Lebih lanjut, Titik menceritakan LSM Gita Pertiwi sudah mendapatkan tawaran dari Rumah Tahanan Solo (Rutan Solo). Namun, Titik belum melihat jalan tengah agar keinginan Gita Pertiwi dan Rutan Solo sejalan.

Titik mengatakan pengelolaan sampah organik dari Rutan Solo ingin dikonsep agar dikelola warga binaan. Menurut Titik, hal tersebut akan sulit karena warga binaan Rutan Solo tentunya memerlukan pengawasan khusus.

“Padahal sampah organik dari sana potensial, Ada 600 sampah makanan per harinya,” tambahnya.

Selanjutnya, Titik mengeluhkan kondisi pengelolaan sampah di Solo. Menurutnya masyarakat memang sudah memilah sampah, tapi rasanya semua sia-sia ketika pengangkutan sampah yang terpilah dilakukan secara bersamaan.

Dia juga menambahkan, pengangkutan seharusnya dijadwalkan agar sampah benar-benar terpilah.

Namun, bagi perempuan itu, tercampurnya sampah yang diangkut truk sampah menjadi potensi pagi para pemulung di TPA Putri Cempo, Mojosongo, Solo.

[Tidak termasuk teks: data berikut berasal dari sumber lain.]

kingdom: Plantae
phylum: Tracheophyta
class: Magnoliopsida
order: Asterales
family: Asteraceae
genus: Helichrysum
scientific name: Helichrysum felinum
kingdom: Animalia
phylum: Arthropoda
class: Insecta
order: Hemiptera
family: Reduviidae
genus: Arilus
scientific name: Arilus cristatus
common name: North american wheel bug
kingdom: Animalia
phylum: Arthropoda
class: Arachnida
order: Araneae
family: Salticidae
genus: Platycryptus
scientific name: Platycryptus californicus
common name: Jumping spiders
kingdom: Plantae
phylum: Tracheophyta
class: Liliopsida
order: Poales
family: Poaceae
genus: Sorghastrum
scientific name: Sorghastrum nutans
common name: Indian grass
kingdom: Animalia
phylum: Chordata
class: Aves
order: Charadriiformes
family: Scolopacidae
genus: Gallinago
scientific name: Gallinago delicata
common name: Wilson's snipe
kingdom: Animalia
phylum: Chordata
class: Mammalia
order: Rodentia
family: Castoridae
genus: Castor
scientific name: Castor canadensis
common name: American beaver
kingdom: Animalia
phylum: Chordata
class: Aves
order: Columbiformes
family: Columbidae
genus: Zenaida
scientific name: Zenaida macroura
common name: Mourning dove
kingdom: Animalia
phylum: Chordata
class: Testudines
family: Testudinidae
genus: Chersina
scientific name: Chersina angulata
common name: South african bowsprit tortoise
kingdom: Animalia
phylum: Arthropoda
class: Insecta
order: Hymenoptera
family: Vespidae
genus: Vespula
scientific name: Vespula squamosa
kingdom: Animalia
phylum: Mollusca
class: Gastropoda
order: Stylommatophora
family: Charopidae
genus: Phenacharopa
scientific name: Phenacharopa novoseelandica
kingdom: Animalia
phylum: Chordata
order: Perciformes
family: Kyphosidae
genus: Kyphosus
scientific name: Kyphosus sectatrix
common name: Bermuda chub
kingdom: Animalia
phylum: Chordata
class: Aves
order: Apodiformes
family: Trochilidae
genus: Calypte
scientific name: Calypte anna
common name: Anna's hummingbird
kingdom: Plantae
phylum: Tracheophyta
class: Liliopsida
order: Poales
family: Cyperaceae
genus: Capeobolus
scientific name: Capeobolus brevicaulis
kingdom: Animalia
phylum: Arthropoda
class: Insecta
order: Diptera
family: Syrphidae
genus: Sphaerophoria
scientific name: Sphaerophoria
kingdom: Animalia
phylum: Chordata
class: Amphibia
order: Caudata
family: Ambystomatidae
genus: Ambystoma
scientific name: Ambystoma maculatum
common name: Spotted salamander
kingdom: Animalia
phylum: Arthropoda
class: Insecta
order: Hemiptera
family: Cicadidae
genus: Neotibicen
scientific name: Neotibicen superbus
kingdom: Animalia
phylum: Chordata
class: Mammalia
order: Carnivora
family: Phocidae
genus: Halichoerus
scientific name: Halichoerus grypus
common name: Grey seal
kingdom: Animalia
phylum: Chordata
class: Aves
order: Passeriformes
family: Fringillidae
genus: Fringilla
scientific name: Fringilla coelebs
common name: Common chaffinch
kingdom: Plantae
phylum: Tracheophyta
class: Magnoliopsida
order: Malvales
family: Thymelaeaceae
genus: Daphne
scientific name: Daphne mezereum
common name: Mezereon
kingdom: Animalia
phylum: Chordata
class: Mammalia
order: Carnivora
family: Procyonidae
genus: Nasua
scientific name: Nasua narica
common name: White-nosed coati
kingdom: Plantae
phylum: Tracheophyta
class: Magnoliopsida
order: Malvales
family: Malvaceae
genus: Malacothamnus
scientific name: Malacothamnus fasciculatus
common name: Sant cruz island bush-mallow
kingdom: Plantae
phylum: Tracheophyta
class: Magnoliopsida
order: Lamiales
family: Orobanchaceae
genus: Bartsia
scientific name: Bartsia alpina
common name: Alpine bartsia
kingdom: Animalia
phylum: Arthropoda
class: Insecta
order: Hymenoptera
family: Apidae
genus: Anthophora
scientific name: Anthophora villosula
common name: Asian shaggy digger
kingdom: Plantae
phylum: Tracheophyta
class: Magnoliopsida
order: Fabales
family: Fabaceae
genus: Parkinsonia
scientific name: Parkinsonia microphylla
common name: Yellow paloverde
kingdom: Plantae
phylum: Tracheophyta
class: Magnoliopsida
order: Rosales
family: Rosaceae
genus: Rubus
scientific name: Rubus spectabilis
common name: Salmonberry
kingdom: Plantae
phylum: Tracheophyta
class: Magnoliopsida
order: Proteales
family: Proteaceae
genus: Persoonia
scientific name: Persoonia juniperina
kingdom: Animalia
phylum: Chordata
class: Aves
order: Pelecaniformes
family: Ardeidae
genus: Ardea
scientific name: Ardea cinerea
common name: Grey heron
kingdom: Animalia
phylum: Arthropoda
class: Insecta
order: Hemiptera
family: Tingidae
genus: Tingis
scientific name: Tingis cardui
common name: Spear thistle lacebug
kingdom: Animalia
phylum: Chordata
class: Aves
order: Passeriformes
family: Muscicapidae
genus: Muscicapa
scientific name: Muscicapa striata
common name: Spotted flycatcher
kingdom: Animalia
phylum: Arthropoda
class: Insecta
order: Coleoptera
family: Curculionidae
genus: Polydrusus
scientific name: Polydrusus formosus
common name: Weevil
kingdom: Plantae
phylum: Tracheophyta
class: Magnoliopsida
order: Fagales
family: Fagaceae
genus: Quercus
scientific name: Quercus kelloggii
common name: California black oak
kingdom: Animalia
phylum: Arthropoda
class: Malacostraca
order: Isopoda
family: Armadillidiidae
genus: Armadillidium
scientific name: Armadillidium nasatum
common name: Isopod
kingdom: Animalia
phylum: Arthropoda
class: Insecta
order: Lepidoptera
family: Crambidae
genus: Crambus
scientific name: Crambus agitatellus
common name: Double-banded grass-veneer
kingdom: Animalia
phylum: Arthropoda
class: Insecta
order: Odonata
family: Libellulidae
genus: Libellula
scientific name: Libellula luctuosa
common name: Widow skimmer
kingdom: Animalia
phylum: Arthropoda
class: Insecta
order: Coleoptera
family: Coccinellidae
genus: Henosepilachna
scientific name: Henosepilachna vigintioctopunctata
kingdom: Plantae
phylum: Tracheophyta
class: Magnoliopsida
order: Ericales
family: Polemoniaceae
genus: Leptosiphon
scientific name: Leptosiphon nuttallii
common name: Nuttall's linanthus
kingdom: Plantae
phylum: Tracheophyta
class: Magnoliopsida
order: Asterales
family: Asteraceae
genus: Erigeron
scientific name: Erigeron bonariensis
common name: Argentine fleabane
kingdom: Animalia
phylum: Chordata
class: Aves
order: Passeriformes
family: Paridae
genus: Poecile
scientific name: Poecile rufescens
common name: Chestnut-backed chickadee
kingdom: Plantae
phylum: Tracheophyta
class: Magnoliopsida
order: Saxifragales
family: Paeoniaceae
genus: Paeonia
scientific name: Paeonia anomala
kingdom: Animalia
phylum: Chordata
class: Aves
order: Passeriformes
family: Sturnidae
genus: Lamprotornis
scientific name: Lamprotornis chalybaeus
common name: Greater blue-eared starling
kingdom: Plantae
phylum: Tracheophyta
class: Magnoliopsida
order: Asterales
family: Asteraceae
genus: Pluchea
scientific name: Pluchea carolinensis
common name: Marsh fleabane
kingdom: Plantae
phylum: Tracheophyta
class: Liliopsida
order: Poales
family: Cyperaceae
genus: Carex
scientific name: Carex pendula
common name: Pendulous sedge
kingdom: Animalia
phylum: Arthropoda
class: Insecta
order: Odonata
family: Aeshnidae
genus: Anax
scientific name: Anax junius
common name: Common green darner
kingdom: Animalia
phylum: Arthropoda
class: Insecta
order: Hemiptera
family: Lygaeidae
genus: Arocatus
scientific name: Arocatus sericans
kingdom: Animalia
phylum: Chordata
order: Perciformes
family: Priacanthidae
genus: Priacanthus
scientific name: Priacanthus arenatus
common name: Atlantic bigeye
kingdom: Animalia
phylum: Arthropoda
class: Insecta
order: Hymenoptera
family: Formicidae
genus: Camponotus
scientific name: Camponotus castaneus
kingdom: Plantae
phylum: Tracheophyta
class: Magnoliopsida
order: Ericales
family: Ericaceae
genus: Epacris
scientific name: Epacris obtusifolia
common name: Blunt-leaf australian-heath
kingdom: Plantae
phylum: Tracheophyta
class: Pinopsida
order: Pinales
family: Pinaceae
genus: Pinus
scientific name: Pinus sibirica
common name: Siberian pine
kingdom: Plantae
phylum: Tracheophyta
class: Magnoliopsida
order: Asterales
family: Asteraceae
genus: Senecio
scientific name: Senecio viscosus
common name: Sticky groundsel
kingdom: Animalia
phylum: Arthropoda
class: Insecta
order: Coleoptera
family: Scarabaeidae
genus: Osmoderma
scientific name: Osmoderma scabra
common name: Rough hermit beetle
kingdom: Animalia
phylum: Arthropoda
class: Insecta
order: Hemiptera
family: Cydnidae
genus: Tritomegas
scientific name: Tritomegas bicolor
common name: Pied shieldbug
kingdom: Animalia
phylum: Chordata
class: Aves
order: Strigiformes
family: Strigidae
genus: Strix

Titik ingin mendorong mereka agar mampu mengolah pupuk dan budi daya maggot sebagai pakan ternak dan menjadi tambahan penghasilan pemulung di Putri Cempo Solo.

Sayang, dunia ideal Titik masih terkendala banyak hal. Tantangan mengumpulkan sampah organik adalah yang dihadapi pelaku pengelola sampah organik.

Kekurangan Sampah Organik

LSM Gita Pertiwi menunjukkan ada kenaikan sampah makanan rumah tangga selama pandemi Covid-19. Pada 2021, sampah makanan rumah tangga naik menjadi 0,79 kg/KK/hari.

Sebelumnya,pada 2018, rumah tangga menyumbang sampah makanan sebesar 0,49 kg/KK/hari dengan jumlah keluarga 4-5 orang

Namun, masih ada bank sampah yang kekurangan sampah organik untuk budi daya maggot di Solo. Bank Sampah Gajah Putih di Karangasem ini contohnya. Produksinya mereka belum sebanyak di Taman Winasis yang dikelola Wiyono.

Pengelola bank sampah tersebut, Sri Basuki, mengatakan setiap harinya kesulitan mengumpulkan sampah organik.

Saat Solopos.com temui, pria yang kerap disapa Basuki itu mengatakan tidak mudah baginya mendekat ke hotel-hotel di Solo untuk meminta sampah organik mereka.

Setiap kali dia berusaha meminta sampah organik hotel-hotel di Solo, manajemen mengatakan sampah mereka sudah diambil oleh pengepul sampah di tingkat kelurahan maupun pihak pengepul sampah lain.

“Sedih saya kalau ditolak hotel-hotel, mungkin pengepulnya membayar hotel tersebut, kalau begitu `kan saya pasti kalah,” ujar Basuki dengan nada suara yang getir.



Kegelisahannya bertambah karena dia pernah melihat di TPS wilayah Colomadu, Karanganyar, banyak para pengepul membuang sampah organik yang mereka kumpulkan begitu saja.

Cara mereka membuang sampah dengan menyebarnya di TPS itu membuat Basuki sakit hati karena dia sendiri membutuhkan sampah itu.

Menurutnya, mereka cukup egois karena mencari sampah hanya untuk membuangnya, tidak mengolahnya dengan benar. Sementara, Basuki merasa yang dilakukannya dengan bank sampah Gajah Putih memiliki nilai manfaat yang lebih baik untuk lingkungan.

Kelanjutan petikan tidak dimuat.